Прозы он не любил никакой и всю ее считал как бы чем-то низшим в отношении поэзии, – так сказать, недоделанной поэзией. Русской же прозы он особенно терпеть не мог. Имен Льва Толстого и Чехова он не произносил никогда, о Тургеневе говорил с гадливостью, как о Надсоне. С некоторым уважением отзывался он только об «Огненном ангеле» Брюсова и повестях Сергея Ауслендера. Само собой разумеется, что всю прозу Горького он считал находящейся вне литературы. А стихи Горького очень его смешили. Помню, он не раз говорил нам на семинаре, что самая плохая строчка во всей мировой поэзии – строчка Горького из «Песни о соколе», состоящая только из односложных слов:
Михаил Федорович Ларионов:
Самой большой его страстью была восточная поэзия, и он собирал все, что этого касается [13; 102].
Эрих Федорович Голлербах:
Увлекался наркотиками. Однажды, попросил у меня трубку для курения опиума, потом раздобыл другую, «более удобную». Отравлялся дымом блаженного зелья. Многие смеялись над этими его «экспериментами» [21; 17].
Павел Николаевич Лукницкий.
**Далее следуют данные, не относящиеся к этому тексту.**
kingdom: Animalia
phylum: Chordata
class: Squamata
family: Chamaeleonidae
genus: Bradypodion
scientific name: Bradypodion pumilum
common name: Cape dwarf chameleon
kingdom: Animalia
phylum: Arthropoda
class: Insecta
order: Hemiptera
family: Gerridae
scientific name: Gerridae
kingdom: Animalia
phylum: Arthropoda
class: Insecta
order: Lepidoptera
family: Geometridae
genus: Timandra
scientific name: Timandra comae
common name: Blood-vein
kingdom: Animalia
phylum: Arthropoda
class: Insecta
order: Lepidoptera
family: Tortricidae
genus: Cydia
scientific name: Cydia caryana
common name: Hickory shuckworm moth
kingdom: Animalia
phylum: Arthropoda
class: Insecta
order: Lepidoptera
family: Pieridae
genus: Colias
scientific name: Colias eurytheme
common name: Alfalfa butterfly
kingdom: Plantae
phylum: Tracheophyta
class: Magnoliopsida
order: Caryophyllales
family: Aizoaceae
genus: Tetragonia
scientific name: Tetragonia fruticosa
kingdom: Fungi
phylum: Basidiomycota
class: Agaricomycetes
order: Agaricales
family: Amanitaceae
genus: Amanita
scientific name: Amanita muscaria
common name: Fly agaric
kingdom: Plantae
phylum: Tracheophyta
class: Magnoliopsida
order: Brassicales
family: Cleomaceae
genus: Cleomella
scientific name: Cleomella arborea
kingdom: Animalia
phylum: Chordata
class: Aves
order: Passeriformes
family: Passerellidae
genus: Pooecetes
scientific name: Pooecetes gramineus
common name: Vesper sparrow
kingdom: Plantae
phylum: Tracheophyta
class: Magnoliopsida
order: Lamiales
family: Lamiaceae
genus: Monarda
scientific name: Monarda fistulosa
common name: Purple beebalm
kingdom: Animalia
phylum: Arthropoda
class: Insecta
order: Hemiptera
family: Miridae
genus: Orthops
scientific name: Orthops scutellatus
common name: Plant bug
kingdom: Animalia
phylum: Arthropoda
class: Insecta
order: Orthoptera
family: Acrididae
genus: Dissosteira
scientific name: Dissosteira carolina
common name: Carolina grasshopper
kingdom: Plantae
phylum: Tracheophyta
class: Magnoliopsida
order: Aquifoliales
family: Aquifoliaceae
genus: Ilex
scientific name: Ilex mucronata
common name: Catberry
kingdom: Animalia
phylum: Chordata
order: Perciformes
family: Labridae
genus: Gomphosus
Из дневника 1926 г.:
Я говорю, вспоминая сообщения Зубовой, что благородство Николая Степановича и тут видно: он сам курил опиум, старался забыться, а Зубову в то же время пытался отучить от курения опиума, доказывая ей, что это может погубить человека.
АА (Ахматова. – Сост.) по этому поводу сказала, что при ней Николай Степанович никогда, ни разу даже не упоминал ни об опиуме, ни о прочих таких слабостях и что, если б АА сделала бы что-нибудь такое, Николай Степанович немедленно и навсегда рассорился бы с нею. А между тем АА уверена, что еще когда Николай Степанович был с нею, он прибегал к этим снадобьям. <…>
АА задумчиво стала пояснять: «Жизнь была настолько тяжела, что Николаю Степановичу так трудно было, что вполне понятно его желание забыться…» [16; 163]
Юрий Павлович Анненков:
В том же году (1919 г. – Сост.) в Доме Искусств, на Мойке, поздним вечером Гумилев, говоря о «тяжелой бессмыслице революции», предложил мне «уйти в мир сновидений».
– У нашего Бориса (Б. Каплун), – сказал Гумилев, – имеется банка с эфиром, конфискованная у какого-то черного биржевика. Пойдем подышать снами?
Я был удивлен, но не отказался. От Мойки до площади Зимнего дворца было пять минут ходьбы. Мы поднялись в квартиру Каплуна, где встретили также очень миловидную девушку, имя которой я запамятовал. Гумилев рассказал Каплуну о цели нашего позднего прихода. Каплун улыбнулся:
– А почему бы и нет? Понюхаем!
Девушка тоже согласилась.
Каплун принес из другой комнаты четыре маленьких флакончика, наполненных эфиром. Девушка села в вольтеровское кресло, Гумилев прилег на турецкую оттоманку; Каплун – в кресло около письменного стола; я сел на диван чиппендалевского стиля: мебель в кабинете председателя Петросовета была довольно сборная. Все поднесли флакончик к носу. Я – тоже, но «уход в сновидения» меня не привлекал: мне хотелось только увидеть, как это произойдет с другими, и я держал флакончик так же, как другие, но твердо заткнув горлышко пальцем.
Раньше всех и не сказав ни слова, уснула девушка, уронив флакон на пол. Каплун, еще почти вполне трезвый, и я уложили девушку на диван.
Гумилев не двигался. Каплун закрыл свой флакончик, сказал, что хочет «заснуть нормальным образом», и, пристально взглянув на Гумилева, пожал мне руку и вышел из кабинета, сказав, что мы можем остаться в нем до утра.
Гумилев лежал с закрытыми глазами, но через несколько минут прошептал, иронически улыбаясь:
– Начинаю грезить… вдыхаю эфир…
Вскоре он действительно стал впадать в бред и произносить какие-то непонятные слова, или, вернее, сочетания букв. Мне стало не по себе, и, не тревожа Гумилева, я спустился по лестнице и вышел на площадь, тем более что кабинет Каплуна начал уже заполняться эфирным запахом [9; 523–524].